Monday • 8/28/2023 •
Monday of the Thirteenth Week After Pentecost (Proper 16)  

This morning’s Scriptures are: Psalm 1; Psalm 2; Psalm 3; 1 Kings 1:5–31; Acts 26:1–23; Mark 13:14–27 

This morning’s Canticles are: following the OT reading, Canticle 9 (“The First Song of Isaiah,” Isaiah 12:2–6, BCP, p. 86); following the Epistle reading, Canticle 19 (“The Song of the Redeemed,” Revelation 15:3–4, BCP, p. 94) 

  

Welcome to Daily Office Devotions, where every Monday through Friday we explore that day’s Scripture readings, as given in the Book of Common Prayer. I’m Reggie Kidd. Thanks for joining me. This Monday in the Season After Pentecost our readings finds us in Proper 16 of Year 1 in the Daily Office Lectionary.  

2 Samuel: clarifying David’s wishes for the accession of Solomon. It’s a messy transition from David to Solomon. Adonijah, David’s fourth son, stands in line as the natural heir to David’s throne (2 Samuel 3:4). It’s not altogether surprising that he makes a play for the kingship as David’s death looms. Since, for us who read this story 3,000 years after the fact, the David-to-Solomon succession is so woven into the fabric of the biblical story line, it’s hard to appreciate how tenuous the situation was. (And how proactive both Nathan and Bathsheba had to be in order to bring about what they knew was God’s will — and, not inconsequentially, what was necessary to their own survival.) Together, Nathan and Bathsheba persuade David to declare clearly to Bathsheba: “As the Lord lives, who has saved my life from every adversity, as I swore to you by the Lord, the God of Israel, ‘Your son Solomon shall succeed me as king, and he shall sit on my throne in my place,’ so will I do this day” (1 Kings 1:29–30). Neither Nathan nor Bathsheba nor Solomon would have survived the accession of Adonijah.  
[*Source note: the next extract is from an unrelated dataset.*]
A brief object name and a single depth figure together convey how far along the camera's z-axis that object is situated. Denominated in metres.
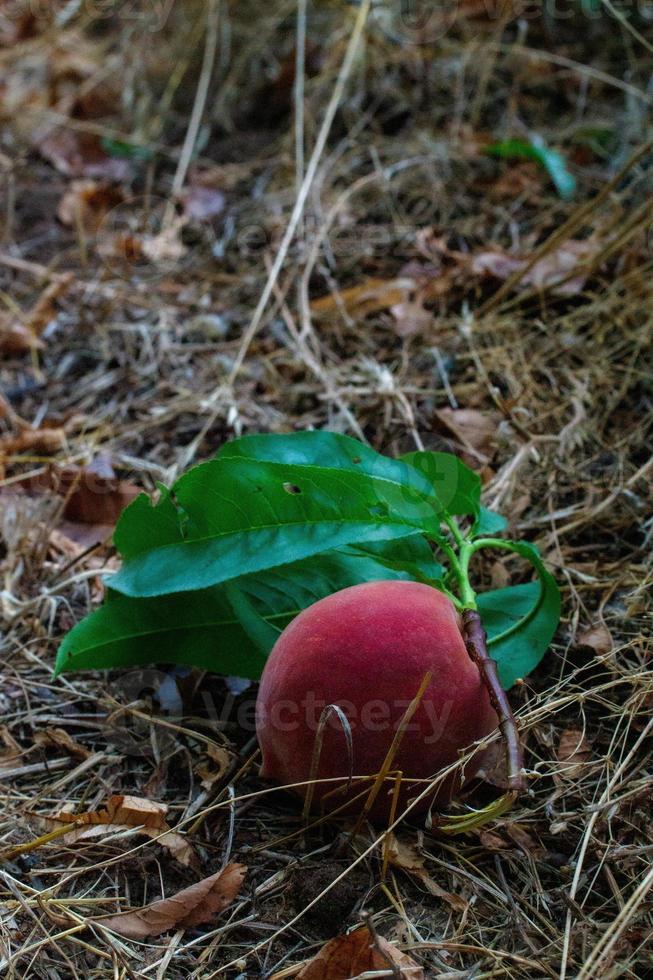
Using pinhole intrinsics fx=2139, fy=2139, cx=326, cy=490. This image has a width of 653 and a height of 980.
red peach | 0.59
Image: Vasily Surikov , Public domain, via Wikimedia Commons 

Acts: Paul before Agrippa II. Luke has Paul say ever so diplomatically to Herod Agrippa II and his wife Bernice (who also happens to be Herod Agrippa’s sister), “I consider myself fortunate that it is before you, King Agrippa, I am to make my defense today … because you are especially familiar with all the customs and controversies of the Jews” (Acts 26:2a,3a).  

There are so many things Paul could say to this power couple! Herod and Bernice know that according to Jewish custom and law, their relationship is incestuous. They also must know all about “the controversy among the Jews” about Jesus. Herod Agrippa II’s great-grandfather was Herod the Great, the monster who had attempted to assassinate in infancy the very same Jesus whom Paul is representing (Matthew 2). Herod Agrippa I, this Agrippa’s father, had persecuted the church in Jerusalem, put the apostle James to the sword, arrested Peter, and died of a horrible internal sickness when he had allowed himself to be proclaimed divine (Acts 12).  
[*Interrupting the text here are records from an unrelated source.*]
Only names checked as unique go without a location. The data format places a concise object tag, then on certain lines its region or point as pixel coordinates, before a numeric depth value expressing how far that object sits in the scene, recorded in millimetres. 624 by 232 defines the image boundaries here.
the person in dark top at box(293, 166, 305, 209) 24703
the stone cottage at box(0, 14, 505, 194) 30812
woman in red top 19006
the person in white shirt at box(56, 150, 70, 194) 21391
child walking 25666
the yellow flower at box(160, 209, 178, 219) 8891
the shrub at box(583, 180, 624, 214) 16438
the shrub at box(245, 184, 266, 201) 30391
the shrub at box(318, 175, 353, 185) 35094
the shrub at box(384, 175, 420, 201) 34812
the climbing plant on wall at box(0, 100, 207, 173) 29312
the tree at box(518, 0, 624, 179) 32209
What is striking to me is the fact that Paul does not take Agrippa and Bernice to task for their sinful lives and their family’s culpability in resisting God’s work. He tells his own story. He recounts how he at first persecuted the church, but how eventually the truth of Jesus came to him in a way that made it impossible for him to ignore (Acts 26:9–16).  

And he puts before them the extraordinary offer of grace that God has called him to extend to everyone: the risen Jesus has the power to open blind eyes, to bring light to people living in darkness, to rescue people living under the alien dominion of Satan, to extend to them forgiveness, and to begin the process of making their lives new (Acts 26:18). A well-known evangelistic booklet couldn’t have said it better: “God loves you and has a wonderful plan for your life!”  

Mark: making way for God’s work. Congruently, Jesus tells his followers that when they see the “desolating sacrilege” about to occur (by which, I think, he means the coming destruction of Jerusalem and its temple) their job will be to step out of the way. “But when you see the desolating sacrilege set up where it ought not to be (let the reader understand), then those in Judea must flee to the mountains” (Mark 13:14). This early generation of Jewish believers in Jerusalem was called neither to denounce their countrymen nor to take up arms with them against Rome. They were to leave room for God to finish the business of instituting the new covenant by eliminating the anachronism of a standing physical temple. With Christ’s once-for-all sacrifice for sin, the edifice that housed daily, weekly, and annual sacrifices only confused matters (see Hebrews 8:13; 10:10–18).  

We may take heart from today’s passages. 2 Samuel reminds us that God worked his sovereign plan to preserve the line of the future Messiah through “Solomon by the wife of Uriah,” as Matthew 1:6 puts it. Acts teaches us that the Lord Jesus gives grace to sinners like us not so we can stand in judgment over other sinners, but so we can bear testimony to the grace that opens blind eyes, leaving the results to him. Mark offers the comfort that we can adapt to the most cataclysmic of events knowing that in the end God is working, as Paul puts it, “a plan for the fullness of time, to gather up all things in him, things in heaven and things on earth” (Ephesians 1:10).